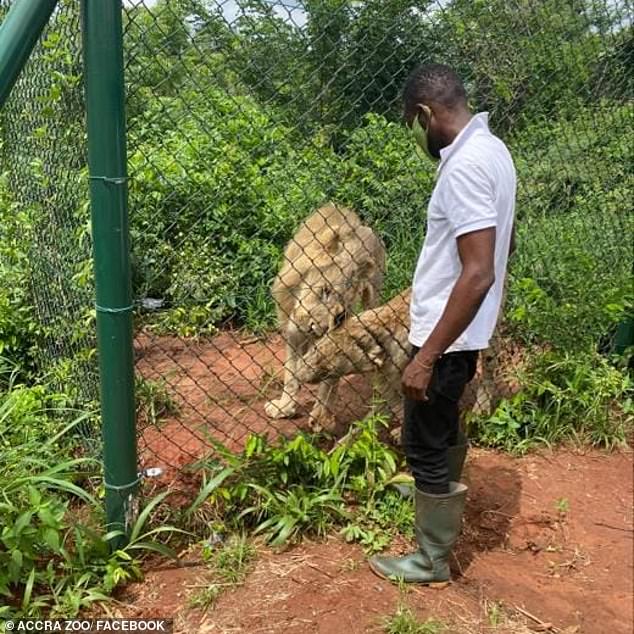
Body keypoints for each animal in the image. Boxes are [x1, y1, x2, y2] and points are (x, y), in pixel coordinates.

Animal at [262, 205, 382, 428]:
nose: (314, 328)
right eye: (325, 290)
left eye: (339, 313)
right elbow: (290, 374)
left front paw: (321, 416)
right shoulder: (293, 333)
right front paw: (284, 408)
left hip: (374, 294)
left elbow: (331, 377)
◆ ◆ ◆ ◆ ◆ ◆ ◆
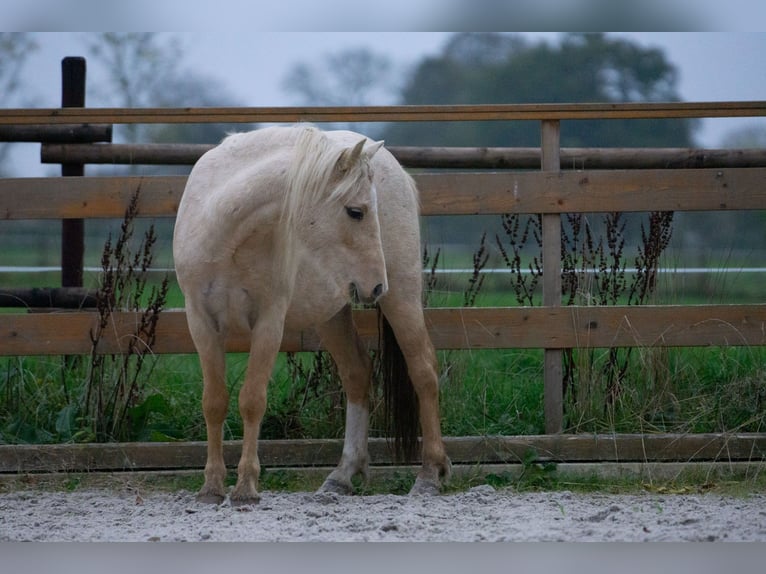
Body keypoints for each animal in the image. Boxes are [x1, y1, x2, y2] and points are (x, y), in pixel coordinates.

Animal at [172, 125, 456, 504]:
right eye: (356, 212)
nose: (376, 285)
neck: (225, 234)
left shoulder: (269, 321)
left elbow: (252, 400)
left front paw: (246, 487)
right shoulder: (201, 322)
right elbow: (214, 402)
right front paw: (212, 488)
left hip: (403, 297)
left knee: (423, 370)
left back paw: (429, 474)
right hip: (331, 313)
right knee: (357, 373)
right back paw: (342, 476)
◆ ◆ ◆ ◆ ◆ ◆ ◆
▶ _What you need to do_
Among the records, find every line with the word "shoulder" and copy it.

▶ _Task solution_
right shoulder: (293, 333)
left shoulder: (269, 321)
right shoulder: (201, 322)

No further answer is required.